张华认为樱桃花赛过其他花卉,与日人的尤重樱花也相似。唐人更是特爱樱桃花,花下饮酒赏花之作极多,也不限于贵族,李群玉《题樱桃》诗:“春初携酒此花间,几度临风倒玉山。今日叶深黄满树,再来惆怅不能攀。”陆希声《含桃圃》诗:“小圃初晴风露光,含桃花发满山香。看花对酒心无事,倍觉春来白日长。”
因为喜欢此花者众多,人们摘取其花枝出售,诗人吴融有《买带花樱桃》诗:“粉红清浅靓妆新,和露和烟别近邻。万一有情兼有恨,一年荣落两家春。”或折樱桃花枝送行,元稹《折枝花赠行》诗:“樱桃花下送君时,一寸春心逐折枝。别后相思最多处,千株万片绕林垂。
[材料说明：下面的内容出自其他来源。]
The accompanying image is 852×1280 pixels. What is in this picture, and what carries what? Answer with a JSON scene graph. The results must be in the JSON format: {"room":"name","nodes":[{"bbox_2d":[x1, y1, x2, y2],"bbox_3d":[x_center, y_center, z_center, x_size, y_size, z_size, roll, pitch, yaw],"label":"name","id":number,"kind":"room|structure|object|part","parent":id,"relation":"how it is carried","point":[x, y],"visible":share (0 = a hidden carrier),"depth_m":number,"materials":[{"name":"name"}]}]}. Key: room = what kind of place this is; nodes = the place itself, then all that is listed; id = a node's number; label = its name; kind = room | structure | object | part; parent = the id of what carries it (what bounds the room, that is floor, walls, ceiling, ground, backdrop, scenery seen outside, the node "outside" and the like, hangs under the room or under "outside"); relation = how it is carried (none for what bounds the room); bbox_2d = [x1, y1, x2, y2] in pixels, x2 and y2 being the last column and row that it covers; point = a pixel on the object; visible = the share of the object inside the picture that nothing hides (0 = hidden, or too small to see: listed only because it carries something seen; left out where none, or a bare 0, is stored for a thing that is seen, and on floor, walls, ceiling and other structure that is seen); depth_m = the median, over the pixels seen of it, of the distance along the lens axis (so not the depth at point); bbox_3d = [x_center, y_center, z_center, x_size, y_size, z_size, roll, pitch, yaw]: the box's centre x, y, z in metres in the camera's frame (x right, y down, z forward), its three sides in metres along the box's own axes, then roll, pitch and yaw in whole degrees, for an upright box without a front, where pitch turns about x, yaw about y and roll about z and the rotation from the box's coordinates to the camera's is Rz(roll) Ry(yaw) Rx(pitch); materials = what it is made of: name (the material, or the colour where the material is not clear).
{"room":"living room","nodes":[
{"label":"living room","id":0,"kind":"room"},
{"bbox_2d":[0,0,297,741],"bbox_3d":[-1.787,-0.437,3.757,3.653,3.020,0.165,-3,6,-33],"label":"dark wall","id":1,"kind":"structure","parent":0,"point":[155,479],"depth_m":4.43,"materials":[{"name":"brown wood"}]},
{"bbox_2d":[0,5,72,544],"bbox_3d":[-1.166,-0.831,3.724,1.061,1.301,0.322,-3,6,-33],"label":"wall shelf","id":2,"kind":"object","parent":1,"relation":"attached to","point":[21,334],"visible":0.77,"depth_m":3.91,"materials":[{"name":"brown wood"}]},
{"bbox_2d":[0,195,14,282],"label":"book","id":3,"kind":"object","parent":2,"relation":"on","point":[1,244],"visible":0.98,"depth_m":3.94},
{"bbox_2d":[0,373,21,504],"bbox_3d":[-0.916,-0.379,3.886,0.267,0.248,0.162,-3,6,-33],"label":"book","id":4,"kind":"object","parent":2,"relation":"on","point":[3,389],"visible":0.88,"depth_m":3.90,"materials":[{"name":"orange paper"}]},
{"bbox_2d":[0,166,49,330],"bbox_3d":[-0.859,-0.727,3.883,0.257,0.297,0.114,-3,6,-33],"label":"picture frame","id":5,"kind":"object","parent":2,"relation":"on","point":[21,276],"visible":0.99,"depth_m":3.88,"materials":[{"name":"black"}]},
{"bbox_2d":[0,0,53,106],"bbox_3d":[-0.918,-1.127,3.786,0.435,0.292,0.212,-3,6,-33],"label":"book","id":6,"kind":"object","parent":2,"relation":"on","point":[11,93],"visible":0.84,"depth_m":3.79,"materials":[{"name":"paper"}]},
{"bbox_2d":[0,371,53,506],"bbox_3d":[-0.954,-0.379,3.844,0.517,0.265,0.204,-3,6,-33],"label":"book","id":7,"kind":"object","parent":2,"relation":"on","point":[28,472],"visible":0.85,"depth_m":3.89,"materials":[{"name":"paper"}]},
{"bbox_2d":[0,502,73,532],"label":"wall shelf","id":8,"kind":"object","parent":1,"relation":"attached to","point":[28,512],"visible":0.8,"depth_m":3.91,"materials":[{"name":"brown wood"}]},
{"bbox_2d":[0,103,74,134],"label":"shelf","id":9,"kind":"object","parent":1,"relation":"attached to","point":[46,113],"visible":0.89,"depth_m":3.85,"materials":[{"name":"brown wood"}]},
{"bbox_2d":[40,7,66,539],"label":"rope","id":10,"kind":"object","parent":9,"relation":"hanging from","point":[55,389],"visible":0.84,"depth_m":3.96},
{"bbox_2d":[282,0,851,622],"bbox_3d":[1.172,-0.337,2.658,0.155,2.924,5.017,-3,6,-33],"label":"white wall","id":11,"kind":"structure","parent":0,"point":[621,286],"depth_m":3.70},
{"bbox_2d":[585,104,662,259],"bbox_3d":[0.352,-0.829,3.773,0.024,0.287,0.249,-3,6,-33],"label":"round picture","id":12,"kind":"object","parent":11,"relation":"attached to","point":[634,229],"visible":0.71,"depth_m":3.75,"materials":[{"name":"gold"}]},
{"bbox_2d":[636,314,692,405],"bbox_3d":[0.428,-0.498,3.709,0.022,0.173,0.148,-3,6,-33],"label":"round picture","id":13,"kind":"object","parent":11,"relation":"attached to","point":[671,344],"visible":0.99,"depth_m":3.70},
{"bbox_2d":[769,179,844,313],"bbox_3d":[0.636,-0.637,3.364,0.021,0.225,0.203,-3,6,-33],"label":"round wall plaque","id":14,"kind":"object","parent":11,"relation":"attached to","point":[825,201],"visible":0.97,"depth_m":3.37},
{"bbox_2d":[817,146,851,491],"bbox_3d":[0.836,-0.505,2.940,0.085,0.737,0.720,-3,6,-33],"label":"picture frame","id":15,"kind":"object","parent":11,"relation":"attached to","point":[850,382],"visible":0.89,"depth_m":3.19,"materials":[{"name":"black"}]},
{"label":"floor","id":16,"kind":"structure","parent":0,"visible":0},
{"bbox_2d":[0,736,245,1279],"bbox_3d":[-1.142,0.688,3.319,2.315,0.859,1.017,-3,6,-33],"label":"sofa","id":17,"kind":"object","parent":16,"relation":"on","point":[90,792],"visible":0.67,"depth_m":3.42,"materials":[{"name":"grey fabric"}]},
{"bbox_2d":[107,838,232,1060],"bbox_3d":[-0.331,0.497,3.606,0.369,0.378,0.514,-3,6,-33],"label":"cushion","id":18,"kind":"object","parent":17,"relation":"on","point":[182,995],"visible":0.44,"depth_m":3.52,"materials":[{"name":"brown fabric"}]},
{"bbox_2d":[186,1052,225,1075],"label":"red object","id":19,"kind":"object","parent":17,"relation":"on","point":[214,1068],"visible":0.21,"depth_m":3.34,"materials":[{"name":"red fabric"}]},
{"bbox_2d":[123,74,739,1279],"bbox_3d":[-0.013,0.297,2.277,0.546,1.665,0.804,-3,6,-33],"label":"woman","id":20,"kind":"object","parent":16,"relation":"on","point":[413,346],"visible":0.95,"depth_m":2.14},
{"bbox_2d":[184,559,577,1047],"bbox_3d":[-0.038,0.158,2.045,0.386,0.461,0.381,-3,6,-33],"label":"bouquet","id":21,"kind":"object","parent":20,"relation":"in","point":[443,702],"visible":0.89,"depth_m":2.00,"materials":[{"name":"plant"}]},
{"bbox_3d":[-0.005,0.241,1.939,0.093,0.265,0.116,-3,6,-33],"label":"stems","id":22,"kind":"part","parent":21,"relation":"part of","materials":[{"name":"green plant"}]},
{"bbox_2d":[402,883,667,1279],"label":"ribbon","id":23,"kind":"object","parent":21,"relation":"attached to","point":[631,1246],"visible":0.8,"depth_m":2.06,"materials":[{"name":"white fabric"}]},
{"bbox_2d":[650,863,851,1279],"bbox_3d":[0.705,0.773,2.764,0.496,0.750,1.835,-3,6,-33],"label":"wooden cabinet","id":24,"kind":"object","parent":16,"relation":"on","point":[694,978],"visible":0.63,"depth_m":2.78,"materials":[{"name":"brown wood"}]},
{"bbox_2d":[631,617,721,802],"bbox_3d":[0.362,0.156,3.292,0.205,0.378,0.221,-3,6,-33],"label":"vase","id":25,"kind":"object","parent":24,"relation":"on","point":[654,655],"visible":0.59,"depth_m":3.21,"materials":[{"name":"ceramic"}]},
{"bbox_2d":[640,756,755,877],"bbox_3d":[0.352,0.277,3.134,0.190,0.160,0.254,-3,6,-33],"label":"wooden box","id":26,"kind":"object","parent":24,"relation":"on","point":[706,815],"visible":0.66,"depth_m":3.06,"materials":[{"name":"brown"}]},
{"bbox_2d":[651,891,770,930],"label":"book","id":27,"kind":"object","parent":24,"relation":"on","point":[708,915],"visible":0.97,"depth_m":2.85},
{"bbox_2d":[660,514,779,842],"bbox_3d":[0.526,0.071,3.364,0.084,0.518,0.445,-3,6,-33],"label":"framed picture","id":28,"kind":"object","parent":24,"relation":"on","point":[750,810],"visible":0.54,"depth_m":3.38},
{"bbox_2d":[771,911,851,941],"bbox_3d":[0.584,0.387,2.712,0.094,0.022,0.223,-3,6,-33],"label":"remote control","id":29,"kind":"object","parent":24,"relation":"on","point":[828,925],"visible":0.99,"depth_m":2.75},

”李贺:“背人不语向何处?下阶自折樱桃花。”
不必多引了,唐代樱桃花期时的热闹,可以想见。这很容易使人想起日本人的赏樱。唐人还重樱桃化之果实樱桃,用来祭祖、用来宴请新科进士,这是赏樱桃的后续风俗了。可惜的是我国的赏樱桃花之俗不传,让日人之赏樱独擅其美。
人们常将樱桃花与樱花混淆,虽然两者都属蔷薇科樱属,但它们有所区别。樱桃花多为白色或粉红色,且花朵大体单瓣,花后结果。樱花多为复瓣,不结果,花色绯红,逐渐转白。中国的樱桃花西周时已栽种,1877年传入日本,他们称为“中国实樱”。
多年来国人也兴起赏樱热,引进栽种的樱花不计其数,如武汉的珞珈山、南京玄武湖的樱洲、上海的顾村公园等,早已声名远扬,樱花绽放时节,每每观者如潮,人山人海。而我们自己的樱桃花及相应的赏樱桃花之俗,却似乎早已式微,这不能不叫人遗憾。